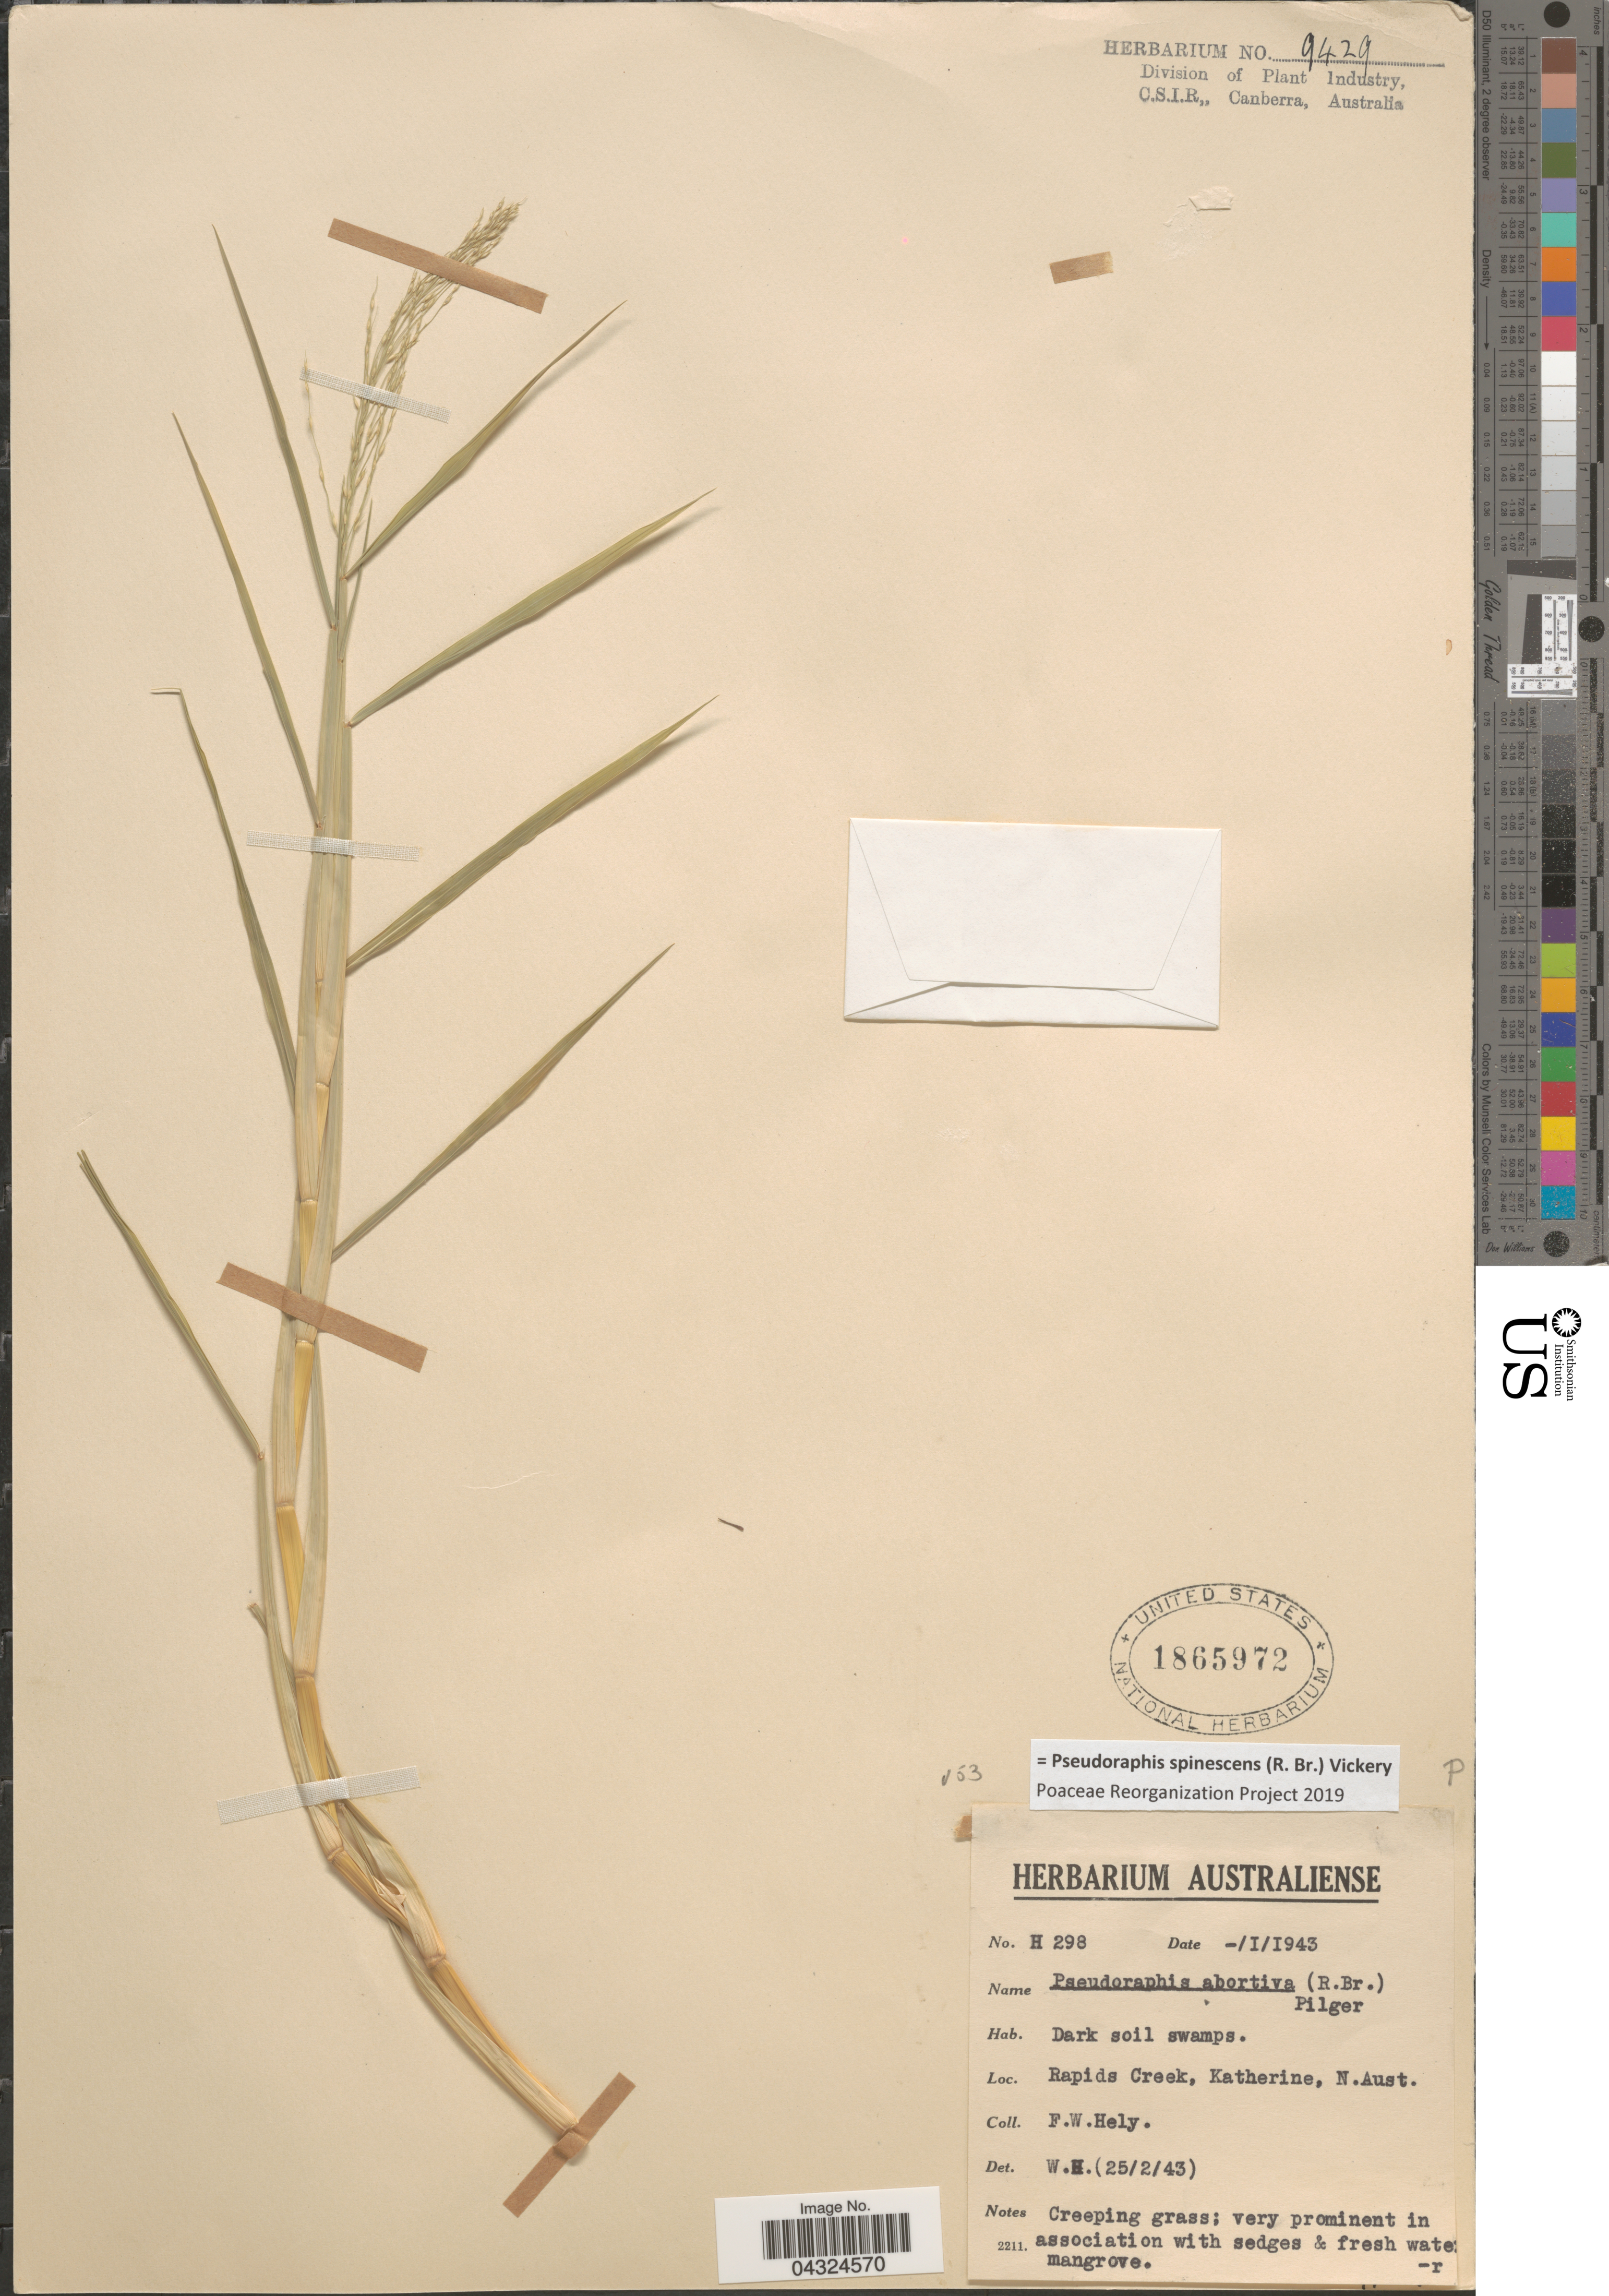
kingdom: Plantae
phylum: Tracheophyta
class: Liliopsida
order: Poales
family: Poaceae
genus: Pseudoraphis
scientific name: Pseudoraphis spinescens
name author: (R. Br.) Vickery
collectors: F. Hely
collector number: H298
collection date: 1943-01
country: Australia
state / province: Northern Territory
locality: Rapids Creek, Katherine, N.Aust.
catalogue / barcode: US 1865972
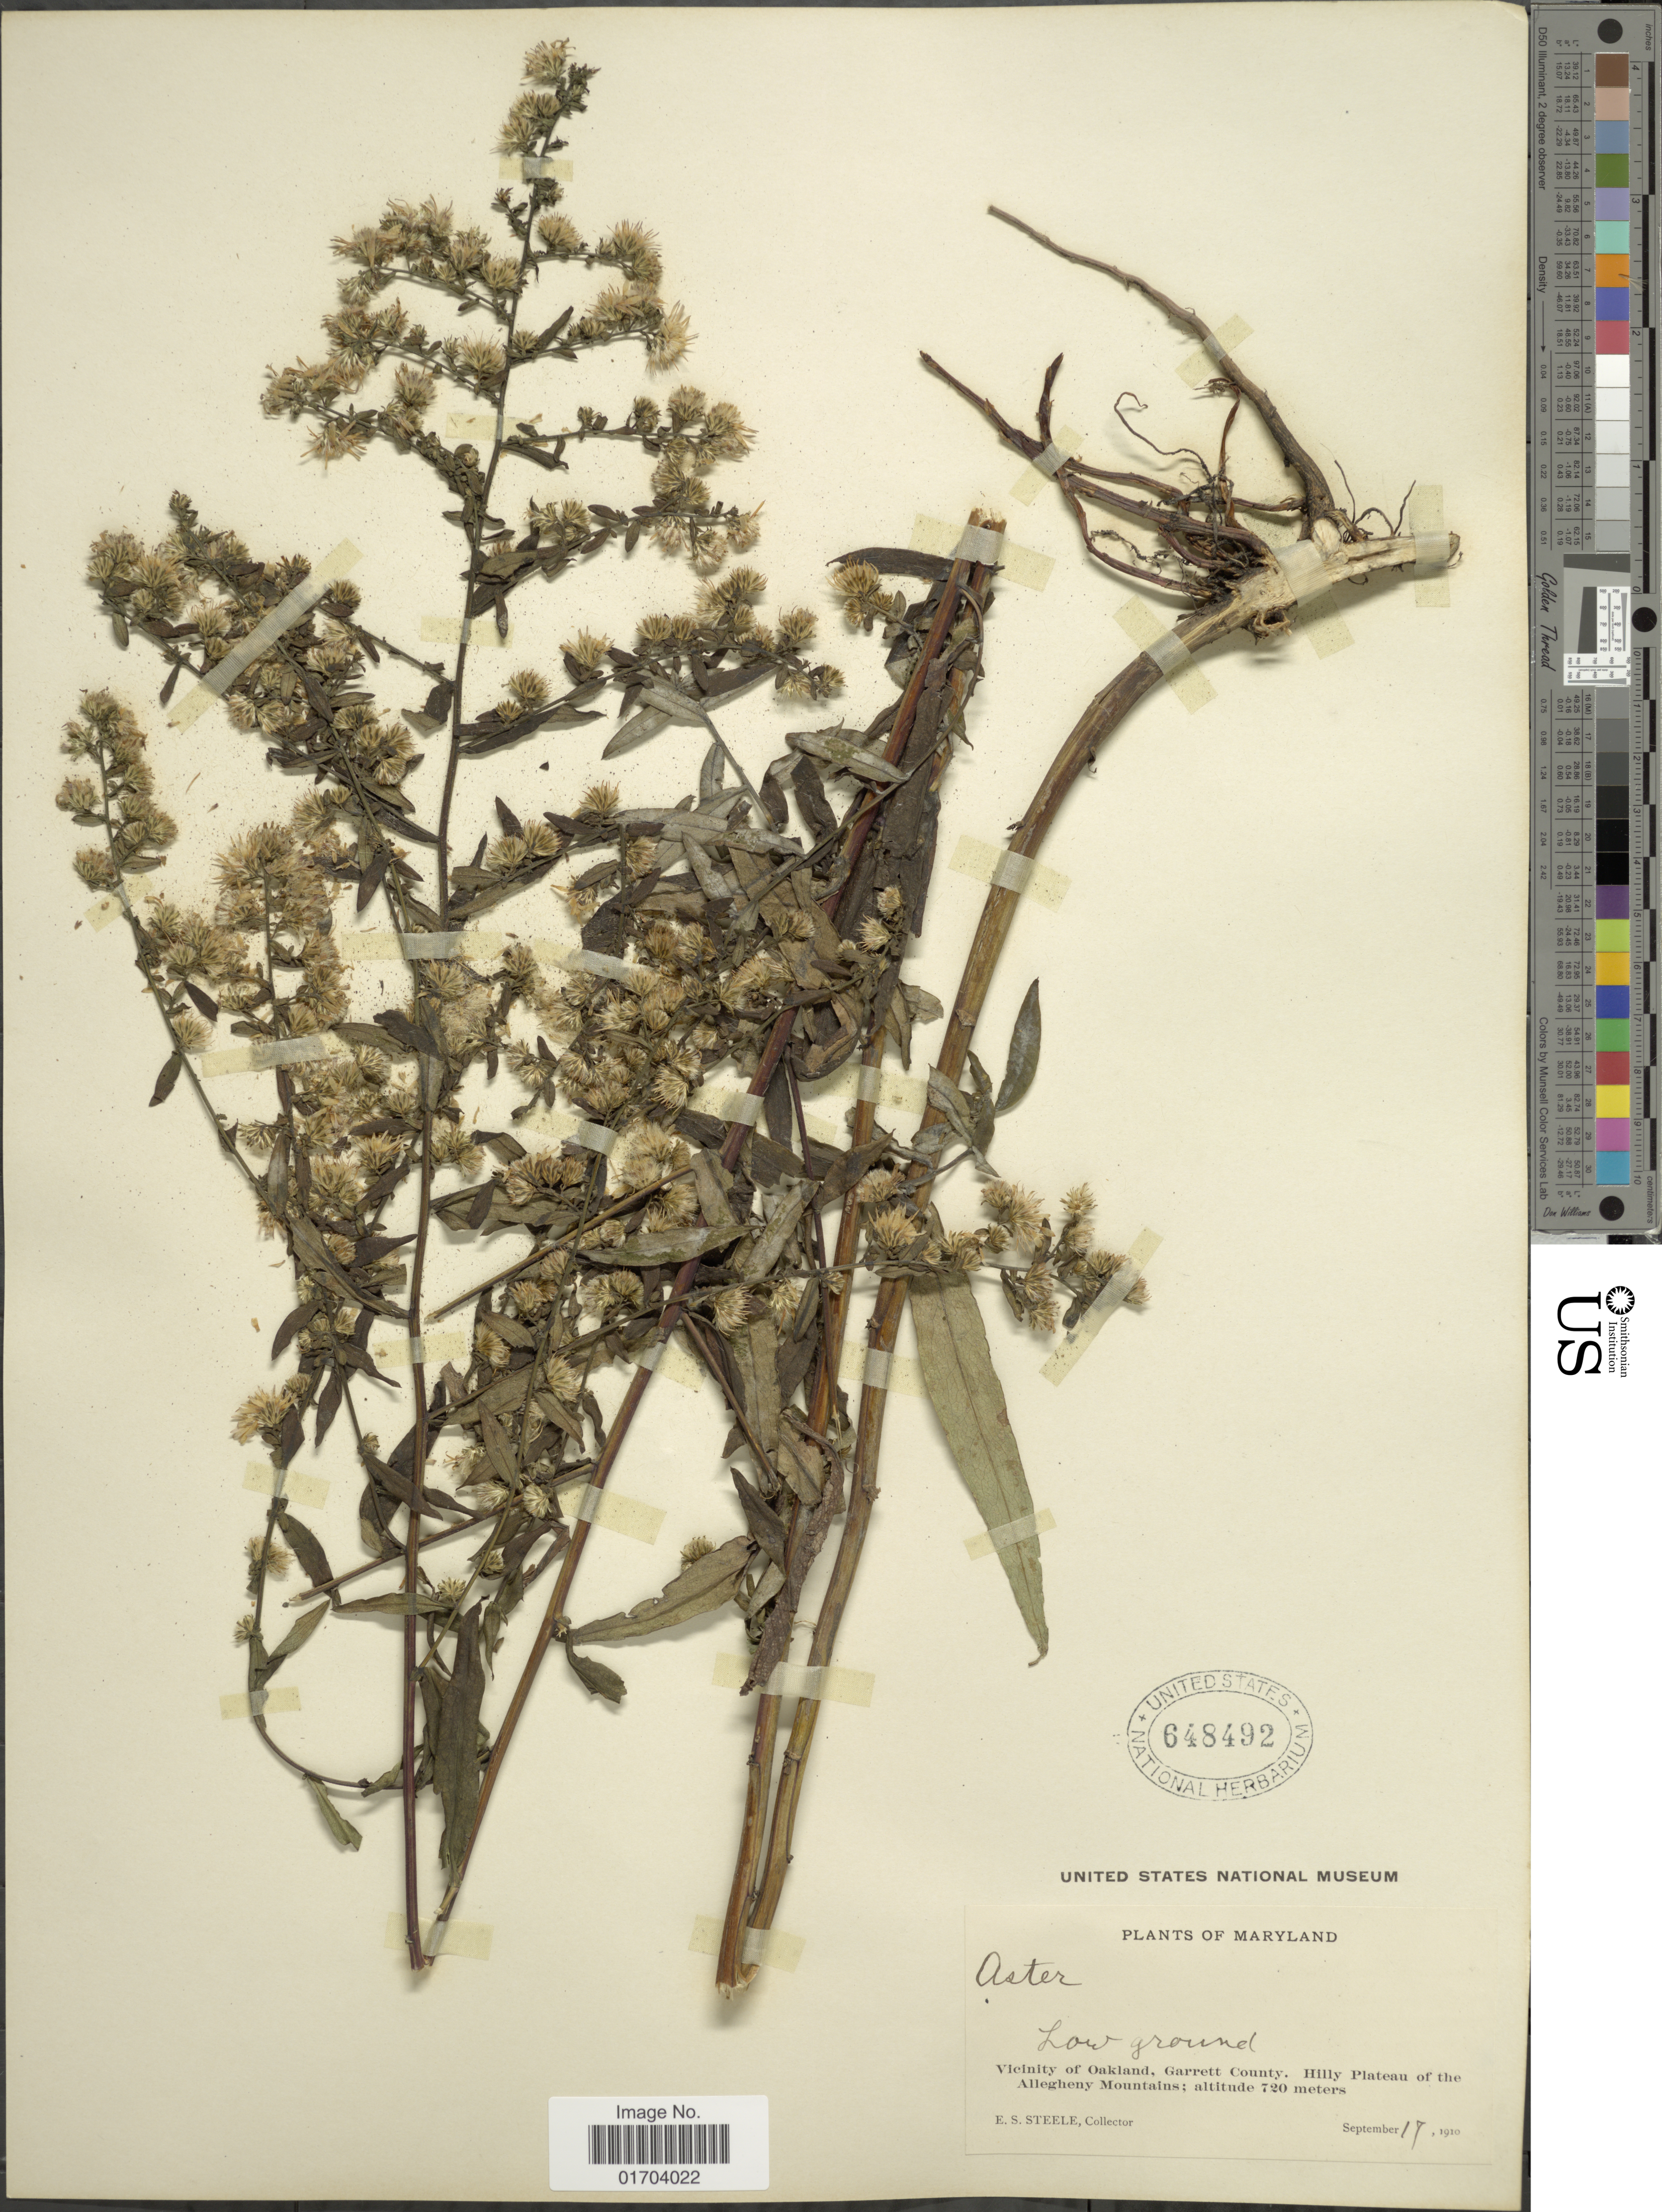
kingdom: Plantae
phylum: Tracheophyta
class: Magnoliopsida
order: Asterales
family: Asteraceae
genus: Aster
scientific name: Aster instabilis E.S. Steele sp. nov. ined.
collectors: E. Steele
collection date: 1910-09-17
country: United States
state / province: Maryland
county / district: Garrett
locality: Vicinity of Oakland, Garrett County. Hilly Plateau of the Allegheny Mountains.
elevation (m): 720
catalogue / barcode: US 648492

_Task details:_
Update the material above by changing every "collectors" to "collected by", leaving all else as it stands, and omit the pictures from your answer.

_Final answer:_
kingdom: Plantae
phylum: Tracheophyta
class: Liliopsida
order: Poales
family: Poaceae
genus: Pseudoraphis
scientific name: Pseudoraphis spinescens
name author: (R. Br.) Vickery
collected by: F. Hely
collector number: H298
collection date: 1943-01
country: Australia
state / province: Northern Territory
locality: Rapids Creek, Katherine, N.Aust.
catalogue / barcode: US 1865972
kingdom: Plantae
phylum: Tracheophyta
class: Magnoliopsida
order: Asterales
family: Asteraceae
genus: Aster
scientific name: Aster instabilis E.S. Steele sp. nov. ined.
collected by: E. Steele
collection date: 1910-09-17
country: United States
state / province: Maryland
county / district: Garrett
locality: Vicinity of Oakland, Garrett County. Hilly Plateau of the Allegheny Mountains.
elevation (m): 720
catalogue / barcode: US 648492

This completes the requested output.